Disgust: God is disgusted with sin and so should we. The wages of sin are death but God’s wonderful gift to us is eternal life (Rom. 6:23). All of us, everybody who has ever lived, except Jesus the Messiah have sinned and our sins are disgusting to God (Rom. 3:23). God wants all mankind to be in His family and live forever with Him (Rom 8:14-17) so, He describes for us what is disgusting. “Now the works of the flesh are evident, which are: adultery, fornication, uncleanness, lewdness, idolatry, sorcery, hatred, contentions, jealousies, outbursts of wrath, selfish ambitions, dissensions, heresies, envy, murders, drunkenness, revelries, and the like; of which I tell you beforehand, just as I also told you in time past, that those who practice such things will not inherit the kingdom of God.” (Gal. 5:19-21). Sin is disgusting.
Enjoyment: Jesus gave us an example of the joy to come when He resurrects His saints. His good friend Lazarus had died and had been buried for four days when Jesus showed up. The emotion of sadness was everywhere. Mary and Martha were distraught with grief, yet Jesus came and reminded them of what God has in store, and they believed Him. Can you imagine the joy of the sisters when Jesus called Lazarus out of the grave? Seeing their brother walk out alive from the tomb must have brought about the greatest of enjoyment for Mary and Martha. The last enemy of enjoyment is death (I Cor. 15:26). Jesus will destroy death bringing pure joy forever to this world.

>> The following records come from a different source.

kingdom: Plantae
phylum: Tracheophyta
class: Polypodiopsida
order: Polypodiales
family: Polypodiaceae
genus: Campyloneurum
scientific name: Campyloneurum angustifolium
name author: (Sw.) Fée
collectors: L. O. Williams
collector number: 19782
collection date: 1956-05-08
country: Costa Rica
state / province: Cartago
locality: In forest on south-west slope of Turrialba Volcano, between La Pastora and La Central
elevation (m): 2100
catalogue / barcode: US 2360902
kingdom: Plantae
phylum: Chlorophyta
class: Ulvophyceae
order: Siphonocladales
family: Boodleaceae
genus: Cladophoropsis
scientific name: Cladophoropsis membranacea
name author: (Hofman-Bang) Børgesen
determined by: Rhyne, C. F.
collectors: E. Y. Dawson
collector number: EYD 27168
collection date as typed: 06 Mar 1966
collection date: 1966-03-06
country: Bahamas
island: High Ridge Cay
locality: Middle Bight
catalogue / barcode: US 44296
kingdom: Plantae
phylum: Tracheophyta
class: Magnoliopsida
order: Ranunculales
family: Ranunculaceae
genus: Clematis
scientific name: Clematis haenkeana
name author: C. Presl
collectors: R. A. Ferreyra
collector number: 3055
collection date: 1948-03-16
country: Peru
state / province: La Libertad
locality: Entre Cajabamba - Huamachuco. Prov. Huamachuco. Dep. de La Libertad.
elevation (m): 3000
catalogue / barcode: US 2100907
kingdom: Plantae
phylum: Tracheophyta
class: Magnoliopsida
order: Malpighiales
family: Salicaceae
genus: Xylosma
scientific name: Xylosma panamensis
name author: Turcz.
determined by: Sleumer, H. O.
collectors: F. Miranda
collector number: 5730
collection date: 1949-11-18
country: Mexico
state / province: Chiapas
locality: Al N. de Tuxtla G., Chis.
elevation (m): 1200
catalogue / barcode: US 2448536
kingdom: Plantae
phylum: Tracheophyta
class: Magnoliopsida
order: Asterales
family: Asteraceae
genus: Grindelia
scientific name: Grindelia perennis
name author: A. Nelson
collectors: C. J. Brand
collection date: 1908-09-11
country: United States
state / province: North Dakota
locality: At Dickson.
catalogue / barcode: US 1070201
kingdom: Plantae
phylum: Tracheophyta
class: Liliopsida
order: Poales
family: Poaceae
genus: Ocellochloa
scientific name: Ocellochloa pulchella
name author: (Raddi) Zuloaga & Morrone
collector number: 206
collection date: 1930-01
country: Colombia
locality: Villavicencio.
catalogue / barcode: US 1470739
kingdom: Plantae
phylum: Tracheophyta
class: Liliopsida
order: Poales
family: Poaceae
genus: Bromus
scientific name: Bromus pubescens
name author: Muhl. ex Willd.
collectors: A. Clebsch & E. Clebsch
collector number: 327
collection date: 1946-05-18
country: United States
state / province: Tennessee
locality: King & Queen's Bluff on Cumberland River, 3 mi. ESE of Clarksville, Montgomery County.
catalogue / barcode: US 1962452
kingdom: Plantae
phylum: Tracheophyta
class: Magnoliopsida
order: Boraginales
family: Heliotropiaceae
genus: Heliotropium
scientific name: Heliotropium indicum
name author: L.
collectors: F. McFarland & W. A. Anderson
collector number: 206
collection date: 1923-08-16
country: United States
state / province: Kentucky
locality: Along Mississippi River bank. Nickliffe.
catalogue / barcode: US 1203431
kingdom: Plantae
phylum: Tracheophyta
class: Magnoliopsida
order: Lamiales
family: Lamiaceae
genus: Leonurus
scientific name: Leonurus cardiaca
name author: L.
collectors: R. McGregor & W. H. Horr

Emotions are a part of our humanity. Each of us must learn to control and properly utilize our emotions to the glory of God. Can you imagine a full-grown adult throwing themselves on the grocery store floor in a screaming fit? I hope we have all grown out of this immature stage of emotional development. As we grow from our spiritual childhood to spiritual maturity, we must learn to control our emotions and rely on God to make things right. Anger, fear, sadness, disgust and enjoyment are a part of our humanity. Like our forefathers in the Bible, let us all learn to control ourselves and grow in His spiritual maturity.